> _ACTION ITEM_:
Starting with the first line of the items and going on through the line with "simple photo", reproduce those lines, substituting "Landscapes" for "Portraits" and leaving everything else unchanged.

Segment Open

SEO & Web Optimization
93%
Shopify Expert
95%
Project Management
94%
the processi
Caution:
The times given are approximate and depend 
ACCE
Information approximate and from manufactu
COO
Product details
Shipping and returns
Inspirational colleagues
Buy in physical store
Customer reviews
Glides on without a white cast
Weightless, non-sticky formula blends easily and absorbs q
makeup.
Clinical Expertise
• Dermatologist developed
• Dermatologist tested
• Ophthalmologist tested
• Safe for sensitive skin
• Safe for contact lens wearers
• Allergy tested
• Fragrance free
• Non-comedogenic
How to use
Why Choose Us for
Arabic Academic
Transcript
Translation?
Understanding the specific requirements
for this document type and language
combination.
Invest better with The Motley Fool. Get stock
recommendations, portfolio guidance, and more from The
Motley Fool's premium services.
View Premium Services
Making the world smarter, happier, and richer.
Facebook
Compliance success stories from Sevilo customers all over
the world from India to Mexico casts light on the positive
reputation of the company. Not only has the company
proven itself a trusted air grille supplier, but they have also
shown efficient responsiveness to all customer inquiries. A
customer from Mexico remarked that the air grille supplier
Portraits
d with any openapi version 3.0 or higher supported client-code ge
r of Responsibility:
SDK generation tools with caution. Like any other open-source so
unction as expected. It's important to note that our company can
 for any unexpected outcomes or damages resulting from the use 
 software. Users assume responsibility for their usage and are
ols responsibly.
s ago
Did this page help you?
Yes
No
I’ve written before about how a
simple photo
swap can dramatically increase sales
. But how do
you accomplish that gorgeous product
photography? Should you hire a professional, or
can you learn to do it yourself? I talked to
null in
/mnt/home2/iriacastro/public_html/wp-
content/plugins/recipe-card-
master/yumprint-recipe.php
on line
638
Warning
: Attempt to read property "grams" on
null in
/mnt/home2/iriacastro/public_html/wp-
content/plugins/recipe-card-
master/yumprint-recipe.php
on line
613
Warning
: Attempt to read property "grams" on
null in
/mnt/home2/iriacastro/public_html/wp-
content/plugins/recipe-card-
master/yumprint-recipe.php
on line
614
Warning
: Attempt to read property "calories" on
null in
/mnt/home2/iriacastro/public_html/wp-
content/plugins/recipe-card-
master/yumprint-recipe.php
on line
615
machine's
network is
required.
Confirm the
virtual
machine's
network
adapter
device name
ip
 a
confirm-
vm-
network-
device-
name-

Segment Closed

> _RESPONSE TO THIS TASK_:
SEO & Web Optimization
93%
Shopify Expert
95%
Project Management
94%
the processi
Caution:
The times given are approximate and depend 
ACCE
Information approximate and from manufactu
COO
Product details
Shipping and returns
Inspirational colleagues
Buy in physical store
Customer reviews
Glides on without a white cast
Weightless, non-sticky formula blends easily and absorbs q
makeup.
Clinical Expertise
• Dermatologist developed
• Dermatologist tested
• Ophthalmologist tested
• Safe for sensitive skin
• Safe for contact lens wearers
• Allergy tested
• Fragrance free
• Non-comedogenic
How to use
Why Choose Us for
Arabic Academic
Transcript
Translation?
Understanding the specific requirements
for this document type and language
combination.
Invest better with The Motley Fool. Get stock
recommendations, portfolio guidance, and more from The
Motley Fool's premium services.
View Premium Services
Making the world smarter, happier, and richer.
Facebook
Compliance success stories from Sevilo customers all over
the world from India to Mexico casts light on the positive
reputation of the company. Not only has the company
proven itself a trusted air grille supplier, but they have also
shown efficient responsiveness to all customer inquiries. A
customer from Mexico remarked that the air grille supplier
Landscapes
d with any openapi version 3.0 or higher supported client-code ge
r of Responsibility:
SDK generation tools with caution. Like any other open-source so
unction as expected. It's important to note that our company can
 for any unexpected outcomes or damages resulting from the use 
 software. Users assume responsibility for their usage and are
ols responsibly.
s ago
Did this page help you?
Yes
No
I’ve written before about how a
simple photo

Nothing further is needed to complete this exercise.